In September 2022, the Ministry of Economic Development recalculated inflation for previous months, and it "suddenly" turned out to be 0.3–0.5 pp lower. This sparked a wave of criticism from independent economists, who accused the agency of data manipulation for political purposes. Now history is repeating itself: on the eve of the Central Bank meeting, the Ministry publishes a more optimistic estimate. Coincidence? Possibly. But professionals remember 2022.

Forecast: Next 30 Days and 90 Days

30 days: The key event is the Central Bank meeting on June 18. Our baseline scenario: the rate remains at 14.5%. Reason: inflation by the Central Bank's method is not declining, and services continue to rise at an annual rate of 9–10%. If overall May inflation (Rosstat data due June 10) comes in below 0.2% (consensus forecast: 0.14–0.17%), the probability of a rate cut rises to 35–40%. If above 0.2%, the probability drops to 10–15%.

May inflation, in our estimate, will be 0.15–0.18% — slightly above April's 0.14%, but still within seasonal norms.

90 days: By August, the situation will become clearer.

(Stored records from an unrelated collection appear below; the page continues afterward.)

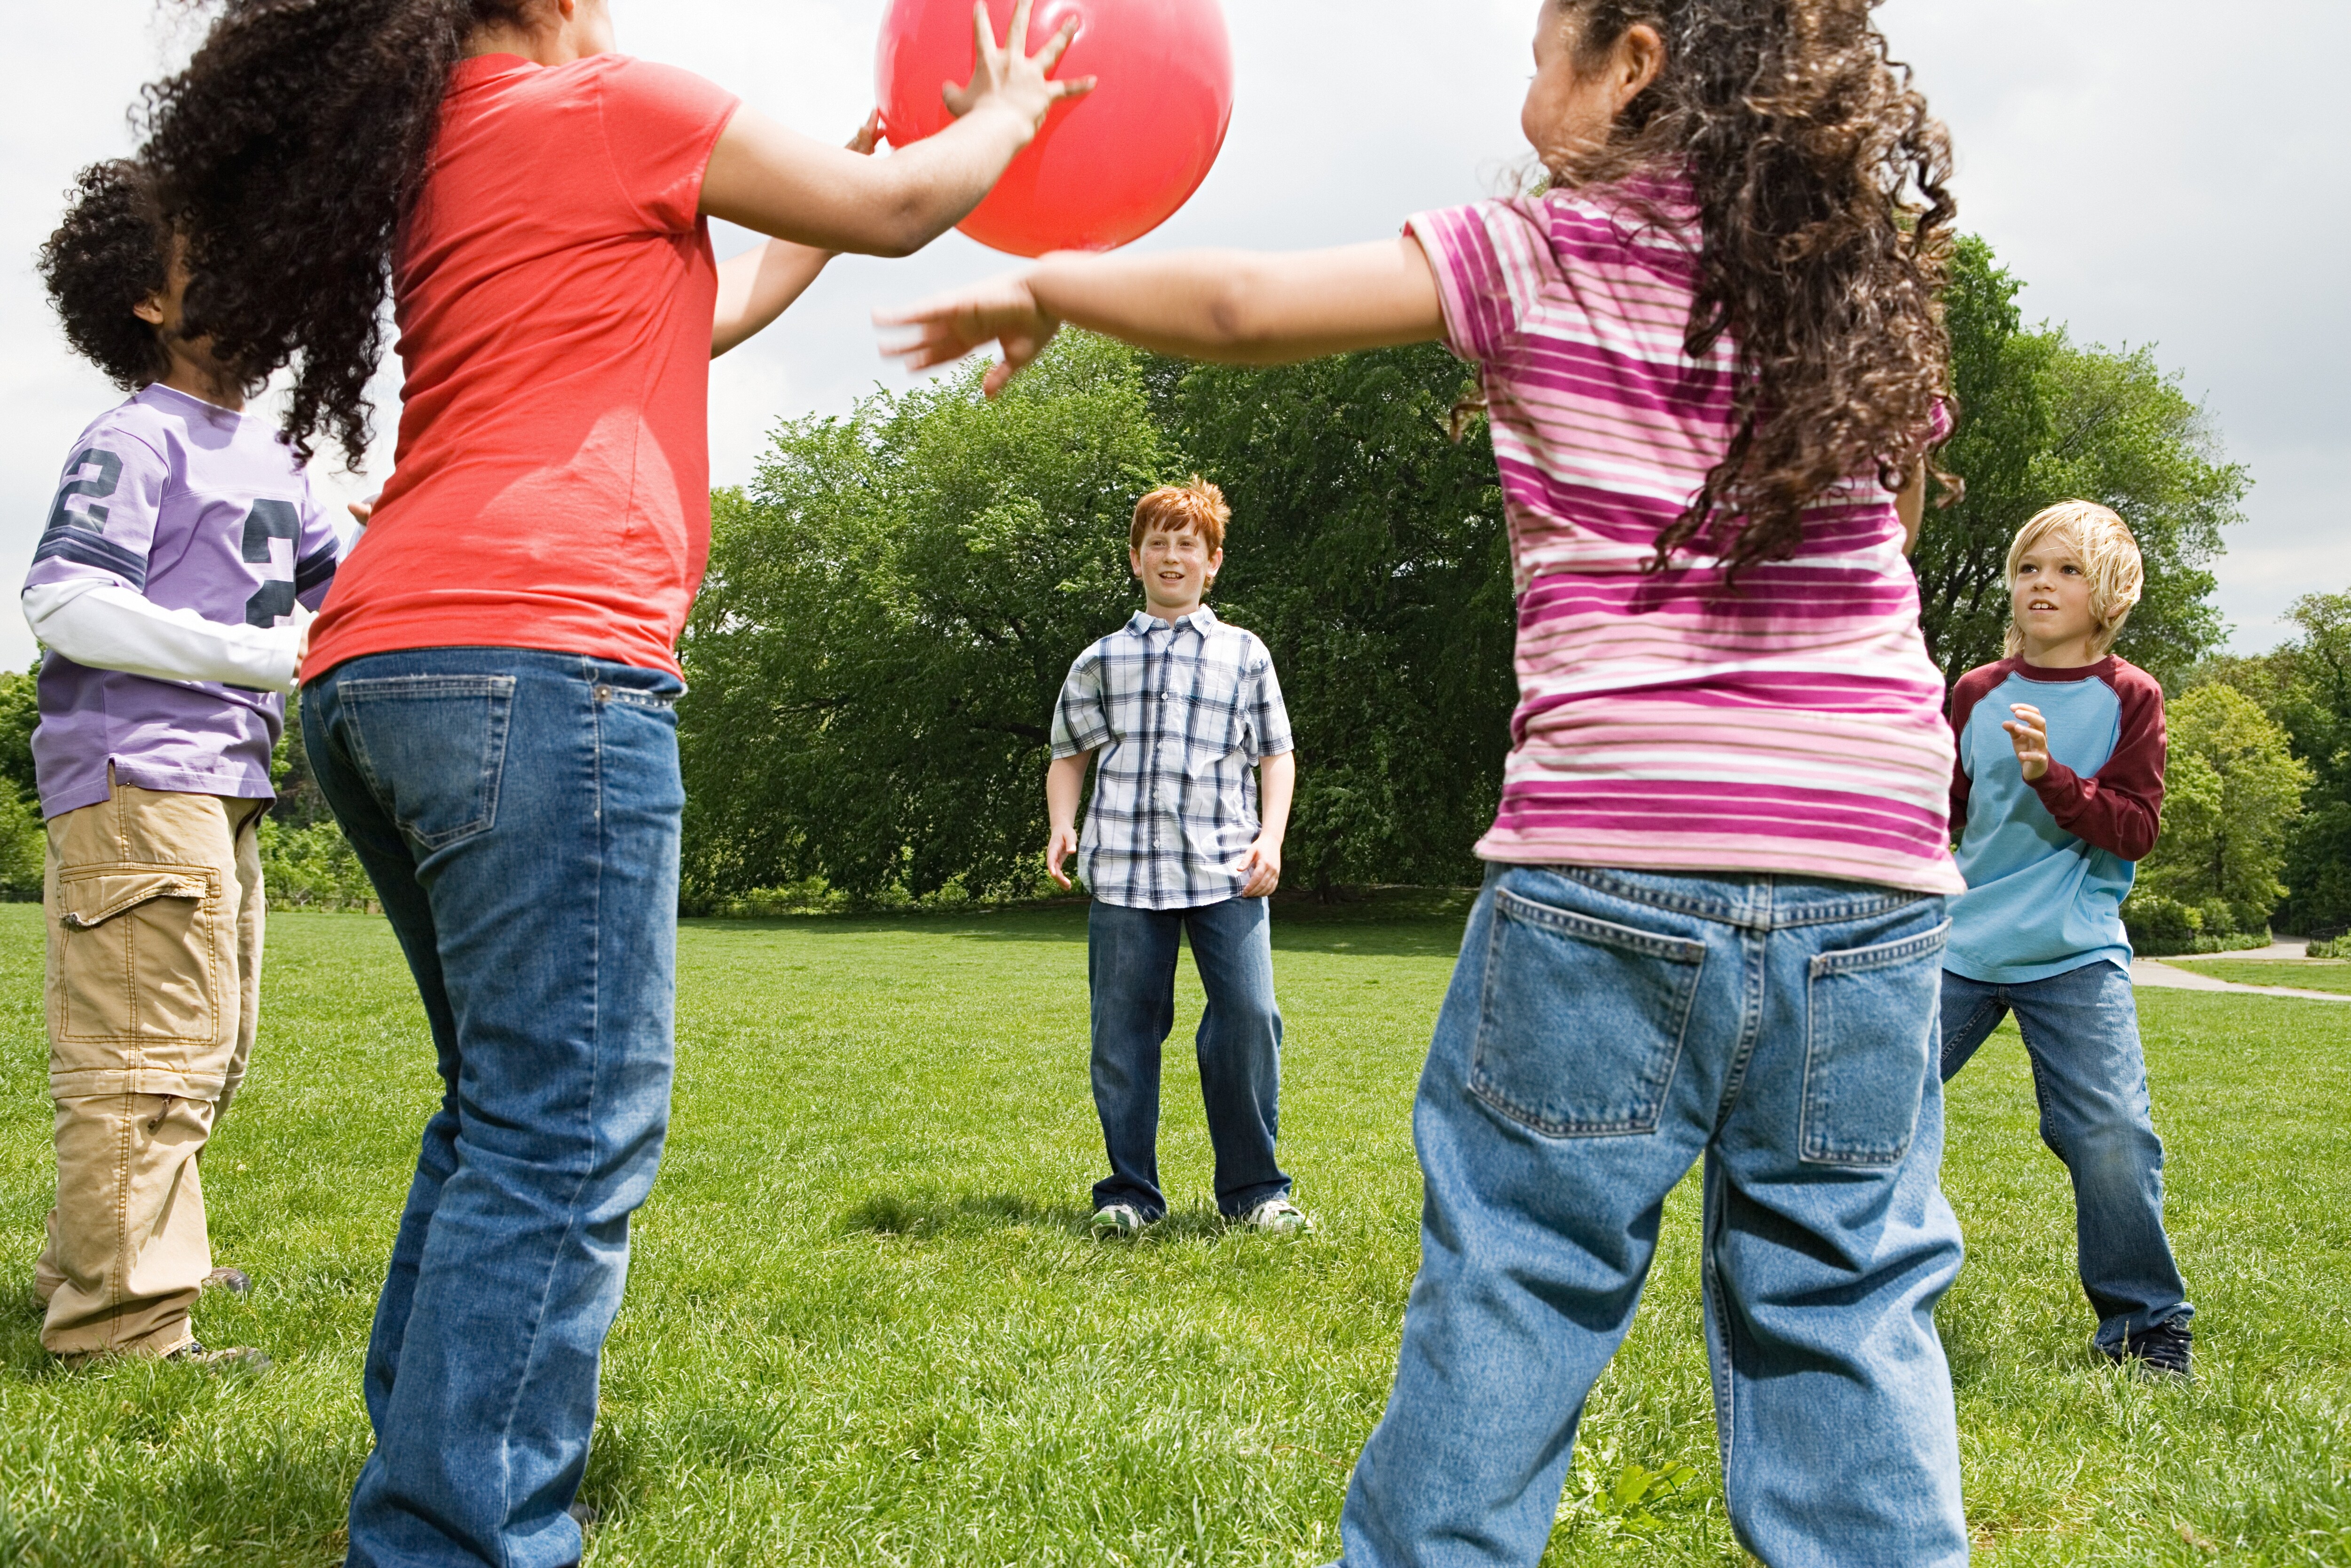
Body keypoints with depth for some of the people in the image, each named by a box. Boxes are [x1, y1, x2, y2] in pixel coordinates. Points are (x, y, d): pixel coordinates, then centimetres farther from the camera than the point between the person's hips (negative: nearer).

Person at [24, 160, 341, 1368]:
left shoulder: (263, 450, 18)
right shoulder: (133, 440, -9)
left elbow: (344, 576, 26)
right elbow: (63, 601, -19)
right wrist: (263, 658, -20)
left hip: (223, 785, 10)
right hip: (137, 778, -10)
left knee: (208, 1048, 18)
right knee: (148, 1052, -8)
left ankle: (98, 1264, 33)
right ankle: (124, 1320, -2)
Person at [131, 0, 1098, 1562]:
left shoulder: (437, 153, 27)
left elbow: (685, 320, 36)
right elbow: (896, 212, 12)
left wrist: (851, 186, 43)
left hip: (375, 673, 10)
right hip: (535, 653, -9)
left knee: (507, 1113, 17)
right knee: (565, 1139, -9)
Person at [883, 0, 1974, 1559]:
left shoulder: (1546, 256, -1)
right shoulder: (1868, 279, 12)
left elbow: (1246, 307, -4)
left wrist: (1037, 289, 10)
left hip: (1609, 872, -4)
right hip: (1870, 877, 4)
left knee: (1510, 1285, 7)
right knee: (1845, 1314, 10)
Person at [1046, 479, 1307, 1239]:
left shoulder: (1245, 654, 13)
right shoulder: (1102, 660, 14)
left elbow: (1277, 753, 14)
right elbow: (1069, 752, 21)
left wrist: (1270, 839, 0)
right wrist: (1062, 828, 3)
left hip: (1227, 869, -1)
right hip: (1125, 869, 1)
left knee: (1250, 1017, -9)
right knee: (1123, 1031, 1)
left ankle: (1254, 1190, 5)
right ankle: (1128, 1194, 14)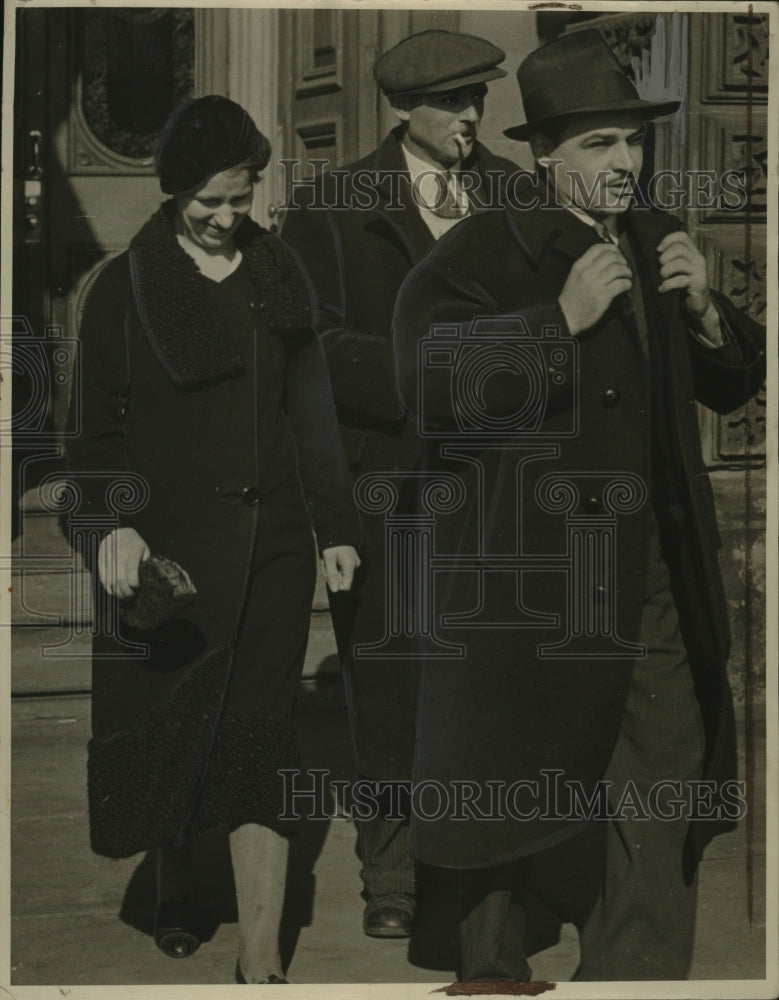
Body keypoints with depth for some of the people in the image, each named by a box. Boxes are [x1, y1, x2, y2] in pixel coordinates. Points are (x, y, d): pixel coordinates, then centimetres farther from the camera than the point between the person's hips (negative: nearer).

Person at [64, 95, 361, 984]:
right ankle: (175, 894, 32)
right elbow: (98, 424, -4)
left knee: (259, 733, -4)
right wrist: (114, 522, -19)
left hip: (271, 541, 2)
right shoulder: (127, 287, -1)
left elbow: (309, 408, 13)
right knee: (171, 725, 6)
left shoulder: (277, 276, 9)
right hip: (171, 545, -2)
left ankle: (260, 959, -7)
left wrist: (336, 526, 11)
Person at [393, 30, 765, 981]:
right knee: (510, 810, 9)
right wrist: (564, 318, -23)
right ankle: (493, 969, 25)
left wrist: (705, 312, -4)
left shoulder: (655, 240, 11)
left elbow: (736, 383, 17)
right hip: (529, 582, -5)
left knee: (658, 816, 2)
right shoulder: (481, 252, -9)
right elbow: (433, 384, -22)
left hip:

Optimistic scenario (40%): fruit and vegetable deflation continues, services begin to slow (high base effect from summer 2025, when there was a spike in tour and airfare prices), and annual inflation by the Central Bank's method falls to 5.1–5.2%. Then the Central Bank could cut the rate to 14% in July–August.

Pessimistic scenario (60%): the effect of ruble strengthening (April–May) fades, imports become more expensive due to persistent logistics problems, and services continue to rise at 0.3–0.4% per week (yielding annual inflation of 15–20% in this segment). Then annual inflation by the Central Bank's method stays in the 5.4–5.6% range, and the Central Bank will not cut the rate at least until September.


Editorial Forecast

Based on current data, we believe that over the next 24–72 hours, the market reaction to the inflation statistics will be subdued but with a bias toward ruble strengthening. We expect the dollar-to-ruble exchange rate to test the 75.5–76.5 ruble level — the lower boundary of the corridor established after the April strengthening. Confidence level: medium, as geopolitical news could override domestic statistics. The main risk: if Friday, May 29, brings weekly inflation data above 0.1%, the market will price in a Central Bank rate hike, and the ruble will reverse upward to 78–79. This is the editorial opinion, not an investment recommendation.